Markets are absolutely focused on when the Federal Reserve will hike rates. And it seems most are expecting that this will be the start of a market correction. The reality is the exact opposite is likely to happen with the first rate hike likely to be a take off point for equity markets on a case of “sell the rumor and buy the fact”.
Why will there be a sell the rumor and buy the fact scenario with the first rate hike in the US? Well firstly a sell the rumor and buy the fact is a circumstance which occurs quite often where a stock or market experiences selling pressure and declines on the basis of expected bad news to be released. This is the rumor. When the bad news is eventually released a combination of all the selling interest having been completed already and/or the news not being as bad as expected creates a situation of virtually no more selling and it only takes a small amount of buying interest to push values higher. If buying interest is strong and aggressive, say with short covering, rallies can be very swift and sharp and at face value make utterly no sense whatsoever with the actual announcement.
So in the case of the US and its first rate hike there is a widespread view from a rate hike this year starting as early as September, with others expecting the first rate hike not to occur until well into 2016.
I believe there will be a rate hike in September or October.
The Federal Reserve is itching to conduct the first rate hike. Just to get away from zero rates. While there are dovish members on the board who believe waiting until 2016 is the best policy, the reality is that interest rate policy will be still very loose (extremely) and that the process to the normalization of interest rates will be a process of many year not many months. It will be slow and I suspect at least 5-6 months before the second rate hike occurs.
By raising rates in 2015, the Federal Reserve will be able to take advantage of market expectations. By raising rates when the market expects it most will result in arguably less volatility since the element of surprise will be at its lowest.
Currently Fed fund futures are pricing in 55% chance of a rate hike in September. This is up from 45% last week. Equity markets on the other hand are not pricing in anywhere near this level of probability. This inherently poses a risk.
If rhetoric from the Fed continues to push towards a rate hike in September or October and Fed fund futures increase the probability towards 100%, equity markets will be vulnerable to a sell off. This is the sell the rumor stage.

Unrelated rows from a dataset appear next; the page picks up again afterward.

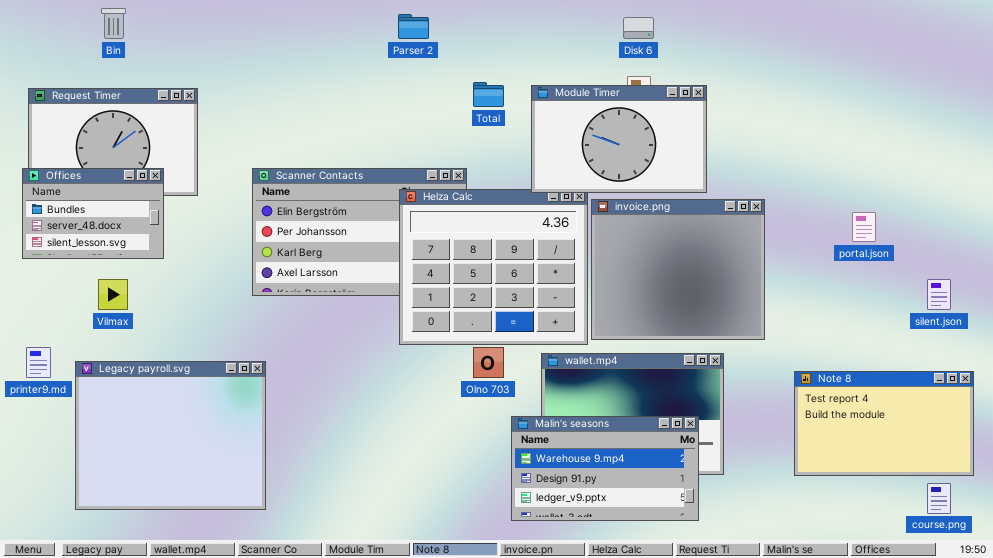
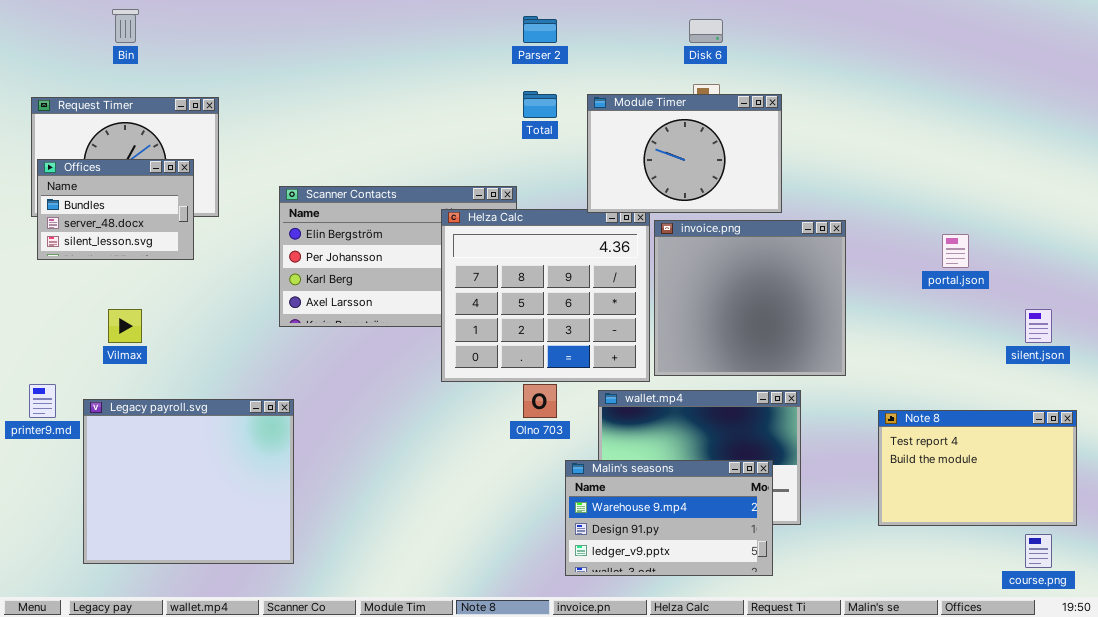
Parser 2: [398,14,429,39] -> [523,16,557,43], moved
Offices: [22,168,164,259] -> [37,159,194,260], moved

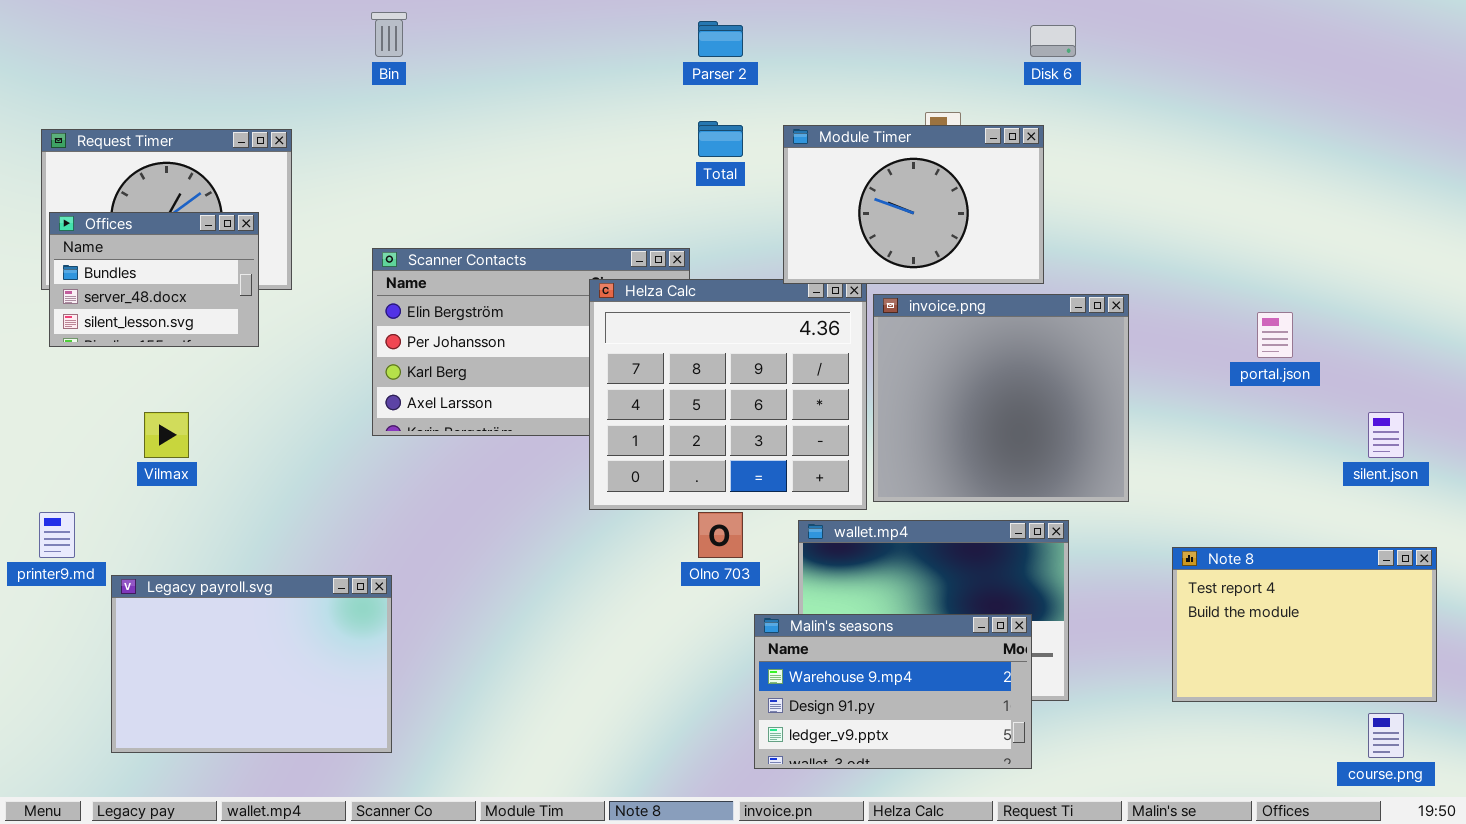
Bin: [112,9,139,43] -> [371,12,407,57], moved
Disk 6: [689,19,723,43] -> [1030,25,1076,57], moved
Legacy payroll.svg: [83,399,294,564] -> [111,575,392,753], resized

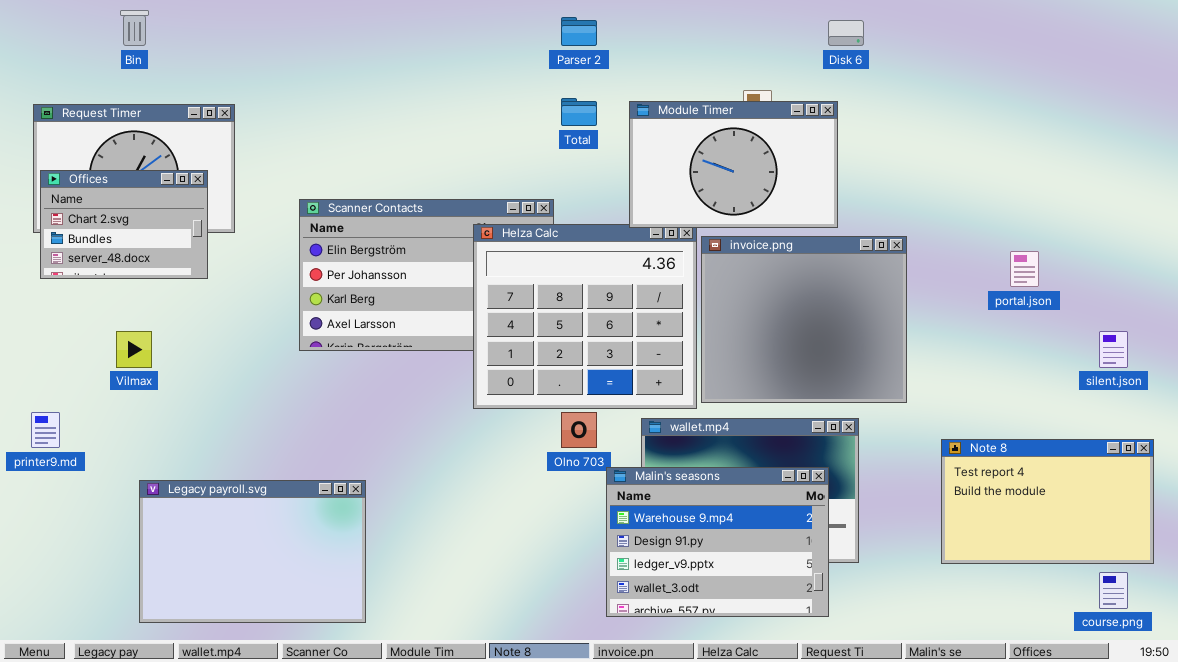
Bin: [371,12,407,57] -> [120,10,149,46], moved
Offices: [49,212,259,347] -> [40,170,208,279], scrolled up 1 row
Legacy payroll.svg: [111,575,392,753] -> [139,480,366,623], moved
Malin's seasons: [754,614,1032,769] -> [606,467,829,617], resized

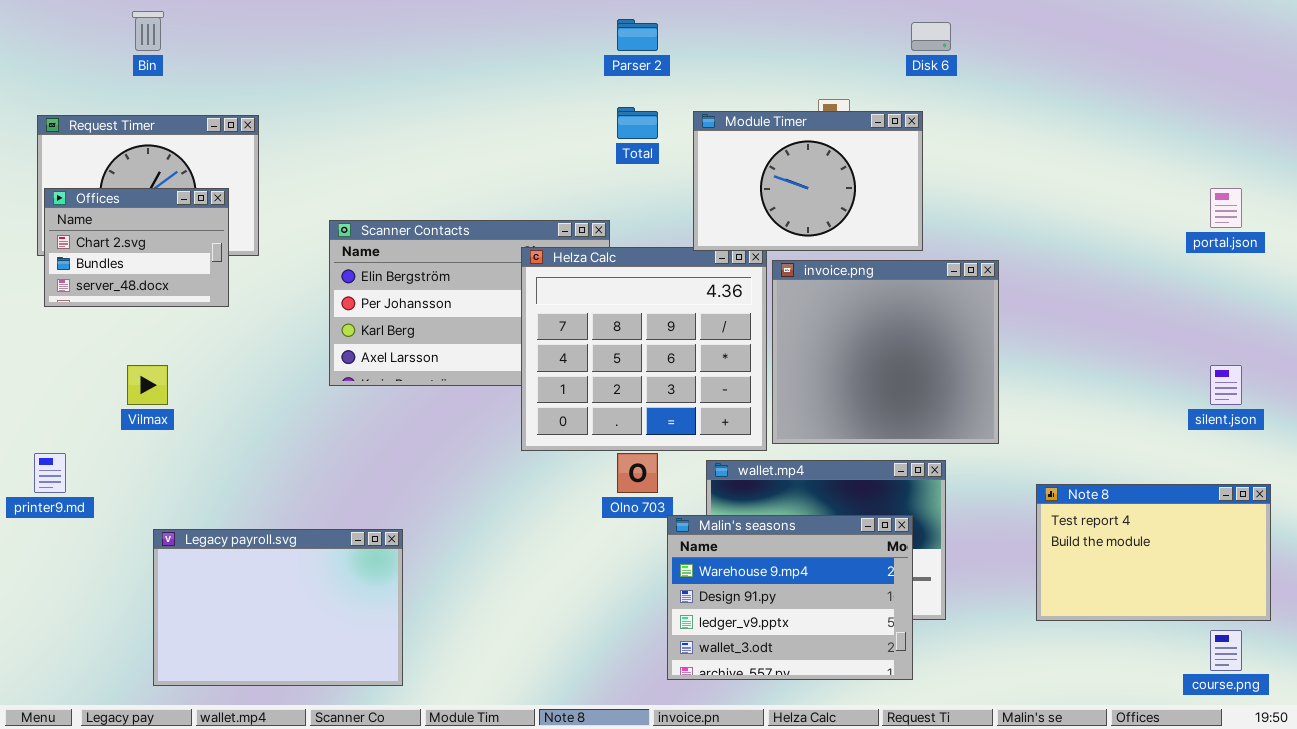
portal.json: [1010,251,1039,287] -> [1210,188,1242,228], moved

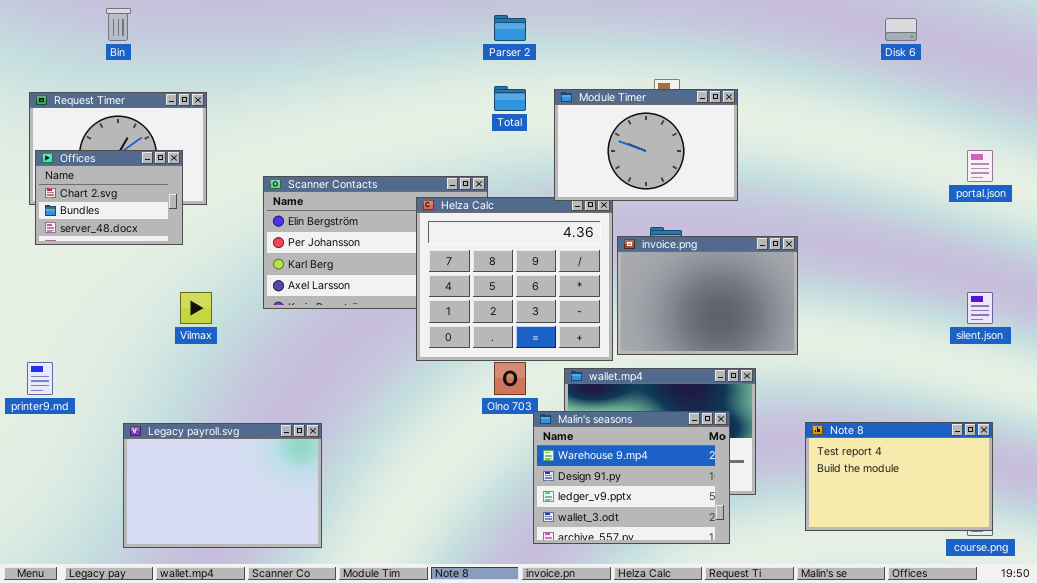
Disk 6: [911,22,951,51] -> [885,18,917,41], moved
invoice.png: [772,260,999,444] -> [617,236,798,355], resized
Vilmax: [127,365,168,405] -> [180,292,212,324], moved
Note 8: [1036,484,1271,621] -> [805,422,993,531], moved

But following the rate hike, the Fed WILL try and calm markets down and emphasise that a second rate hike will be data dependent and will require a further acceleration in the US economy. Markets will take the first rate hike as a vote of confidence and will rally strongly from that low point. This will be no different to last October when the Fed completed its QE3 program the S&P 500 dropped sharply only to see it reverse quickly and make new record highs just weeks later.
A rate hike in June, July or August is unlikely. The data in the second quarter is not strong enough to warrant a rate hike. The second quarter bounce in US GDP will come below economists’ expectations of a 2.2% annual growth rate. The Atlanta Fed GDP tracker which correctly predicted the soft first quarter indicates GDP is tracking at a 0.8% annual rate.

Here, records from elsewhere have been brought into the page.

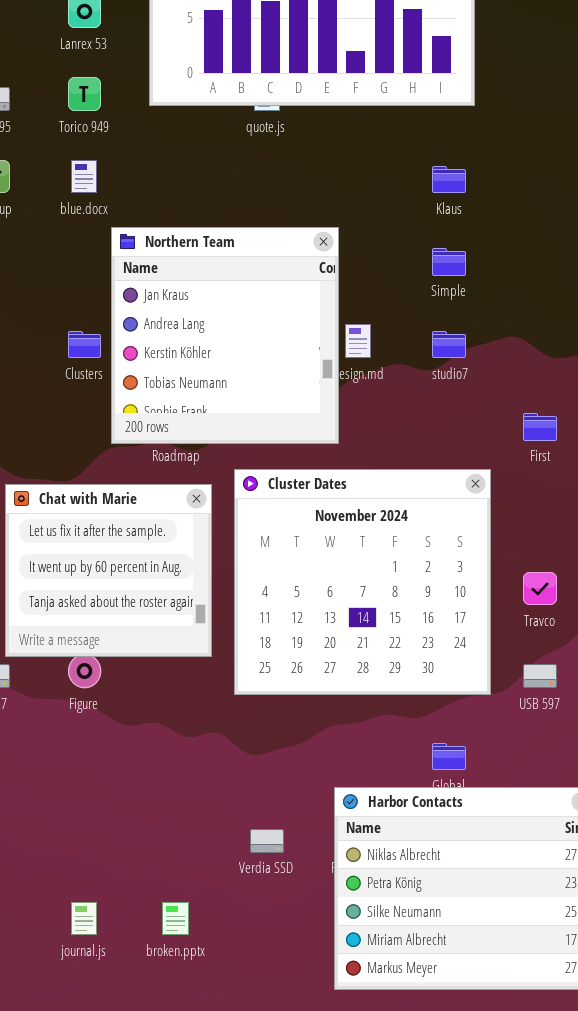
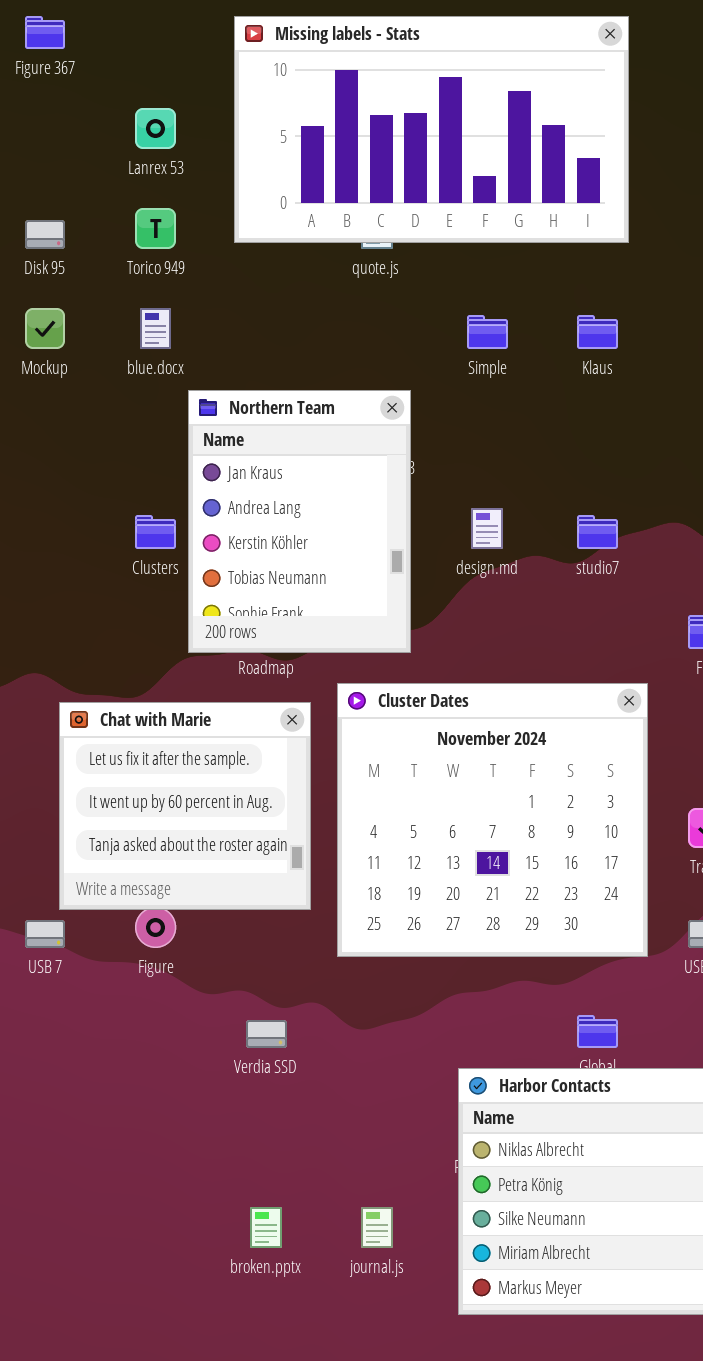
Northern Team: [111,227,339,444] -> [188,390,411,653], resized
Simple: [432,248,466,276] -> [467,315,508,349], moved
Verdia SSD: [250,829,284,853] -> [246,1020,287,1048], moved
journal.js: [71,902,97,935] -> [361,1207,393,1248], moved

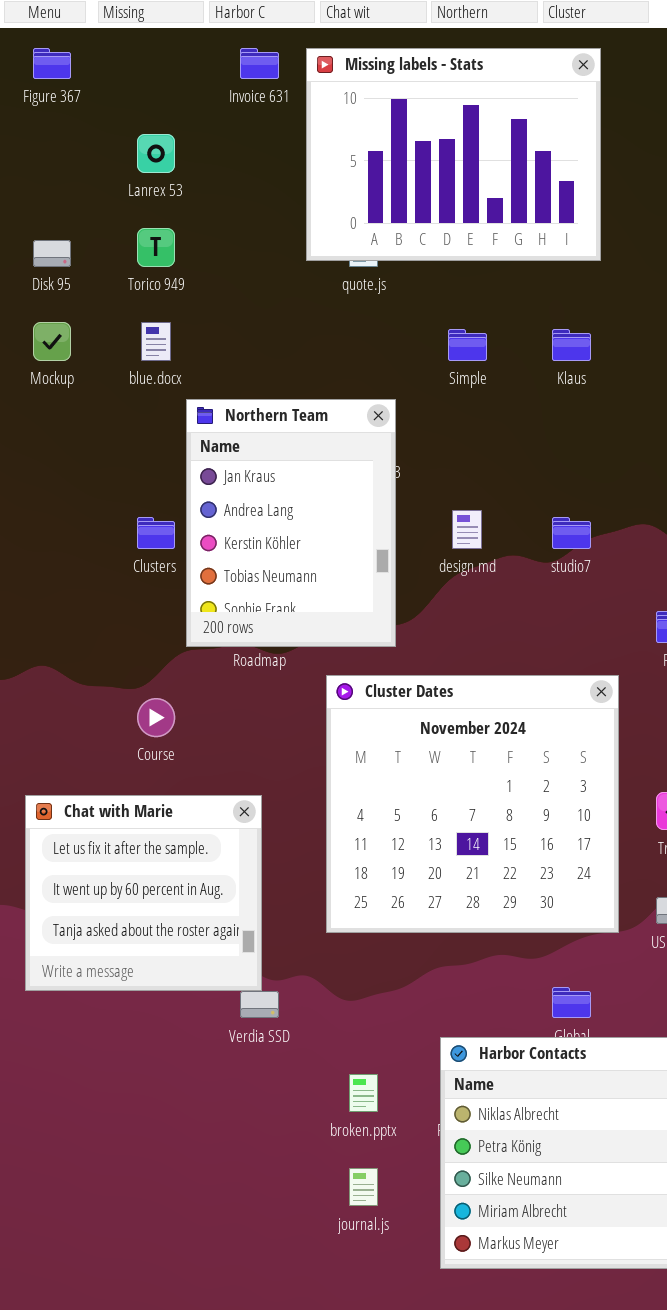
Missing labels - Stats: [234,16,629,243] -> [306,48,601,261], resized
Chat with Marie: [59,702,311,910] -> [25,795,262,991], moved
broken.pptx: [250,1207,282,1248] -> [349,1074,378,1112], moved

A rate hike in November or December is too close to Christmas which will impact investor and consumer confidence when it seasonally is at its strongest. The Fed knows this so such action would be more likely from the RBA than the Fed.
Finally, history has shown that equity markets typically peak 6-12 months on average, following the first rate hike. This is usually the result of markets being confident that the economy is strong enough to handle rate hikes and in preparation for the first rate hike, the Fed talks up the economy and the data supports continued growth in underlying corporate profits. Typically 6-12 months later that positive momentum begins to slow and equity markets peak as rising rates begin to reduce the appeal of equity markets and if the ensuing rally is sufficiently frothy, a bubble may be there to burst.
A September rate hike would suggest markets could peak anywhere from March 2016. However, considering the rate hike cycle will be extremely slow this time, the absence of a really frothy bubble (except for unlisted tech stocks) and QE in Europe running until September 2016 equities could rally for longer than in previous cycles.
Either way, the tantrum equity markets throw when the Fed firms its rhetoric on a September/October rate hike will create a great buying opportunity and not the SELL that most commentators are suggesting. If you want to sell, do it soon because when equities do drop sharply it will be a time to BUY.